Osteosarcoma: Molecular Pathogenesis and iPSC Modeling

Rare hereditary disorders provide unequivocal evidence of the importance of genes in human disease pathogenesis. Familial syndromes that predispose to osteosarcomagenesis are invaluable in understanding the underlying genetics of this malignancy. Recently, patient-derived induced pluripotent stem cells (iPSCs) have been successfully utilized to model Li–Fraumeni syndrome (LFS)-associated bone malignancy, demonstrating that iPSCs can serve as an in vitro disease model to elucidate osteosarcoma etiology. We provide here an overview of osteosarcoma predisposition syndromes and review recently established iPSC disease models for these familial syndromes. Merging molecular information gathered from these models with the current knowledge of osteosarcoma biology will help us to gain a deeper understanding of the pathological mechanisms underlying osteosarcomagenesis and will potentially aid in the development of future patient therapies.
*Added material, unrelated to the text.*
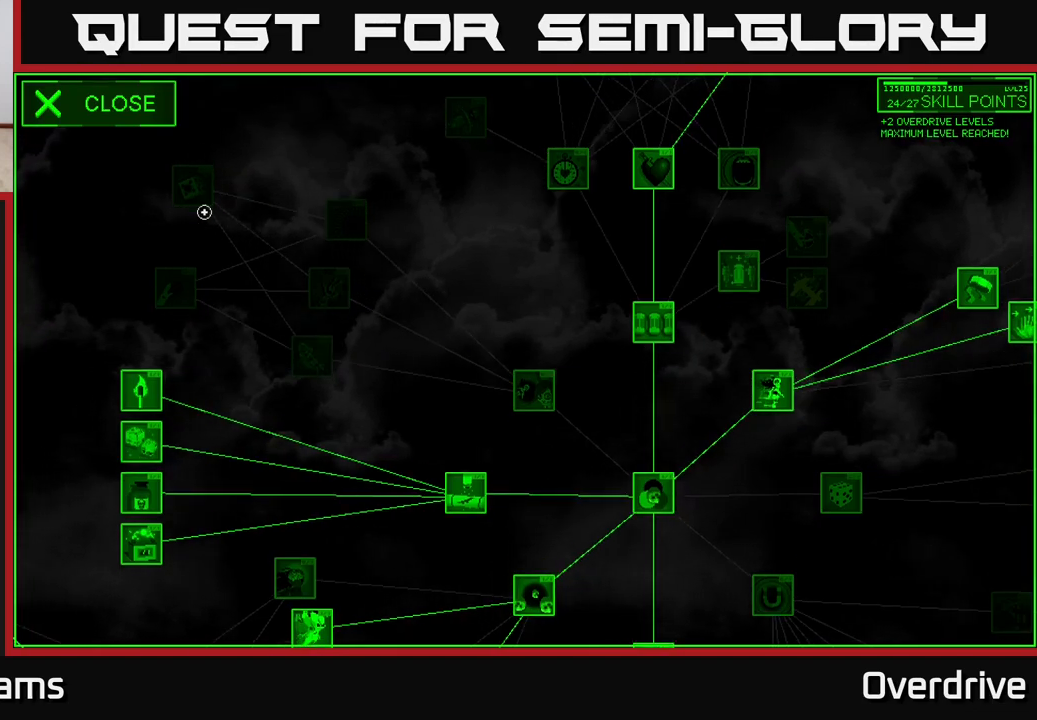
{"buttons": [], "left_stick": "down-right", "right_stick": "center", "events": [[83, "left_stick", "down"], [350, "left_stick", "down-right"], [417, "right_stick", "center"]]}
Osteosarcoma can be derived from undifferentiated/dedifferentiated mesenchymal stem cells and osteoblast-committed cells with differentiation defects. Other than mutations, genomic rearrangements are also involved in osteosarcomagenesis, which may be ignored by traditional mutation analysis. Osteosarcoma-specific fusion genes offer potential therapeutic targets for further osteosarcoma treatment. Insights gained from osteosarcoma-prone diseases highlight numerous interesting concepts linked to cancer development, including differentiation control, tumor-associated immunosuppression, and autophagy. Several osteosarcoma-prone iPSC disease models have been established, including Li–Fraumeni syndrome, hereditary retinoblastoma, Werner syndrome, and Diamond–Blackfan anemia. These systems provide a new platform for modeling and investigating the pathogenesis of osteosarcoma.